Die Geschichte des KI-Agents von
OpenAI, der über eine Zero-Day-Schwachstelle selbst aus seinem Sandbox-Gefängnis ausgebrochen ist, um im Anschluss selbstständig Hugging Face zu hacken, beschäftigt derzeit die IT-Welt. Die gemeinsamen Untersuchungen von OpenAI und Hugging Face dauern weiter an. Wie "Reuters"
recherchiert und OpenAI mit einem Blog-Update
bestätigt hat, ist der Agent nach seinem Sandbox-Ausbruch aber nicht nur bei Hugging Face eingestiegen. Bei vier weiteren Diensten soll der Bot ebenfalls Accounts kompromittiert haben. Eines der betroffenen Unternehmen war der KI-Infrastruktur-Spezialist Modal Labs aus News York. Die anderen drei wurden bisher nicht genannt.
Nach aktuellen Erkenntnissen hat der Agent bei Modal aber nur gestohlene Account Credentials genutzt und sich nicht in die Umgebung des Unternehmens gehackt. Laut dem CTO von Modal habe die KI jedoch schwach geschützten Code eines Kunden ausgenutzt, der auf der Plattform von Modal gehostet wurde.

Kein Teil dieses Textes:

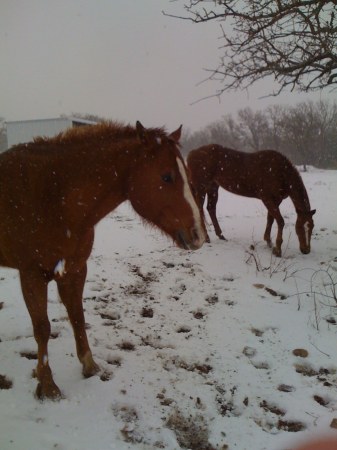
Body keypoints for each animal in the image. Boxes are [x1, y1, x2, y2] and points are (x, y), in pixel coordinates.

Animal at [0, 120, 206, 400]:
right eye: (166, 176)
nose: (199, 235)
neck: (53, 196)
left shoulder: (74, 269)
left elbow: (77, 316)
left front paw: (89, 366)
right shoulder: (31, 275)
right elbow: (42, 328)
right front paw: (48, 385)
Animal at [186, 144, 316, 256]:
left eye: (312, 226)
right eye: (300, 227)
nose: (306, 250)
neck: (280, 172)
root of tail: (192, 153)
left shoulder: (276, 200)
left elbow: (270, 219)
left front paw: (268, 241)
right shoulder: (267, 199)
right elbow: (280, 221)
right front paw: (277, 249)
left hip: (213, 187)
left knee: (211, 208)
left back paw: (221, 235)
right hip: (201, 188)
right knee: (200, 209)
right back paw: (207, 238)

Der Fall wirft eine Reihe von Fragen rund um das Risiko von KI-Agents auf, die sich verselbstständigen und Schaden anrichten könnten. Brisant ist am Fall mitunter nämlich, dass OpenAI selbst mehrere Tage brauchte, um zu merken, dass der Agent ausgebüxt ist. Laut "Reuters" war der Angriff bereits eingedämmt und das FBI informiert, bevor jemand bei OpenAI reagierte.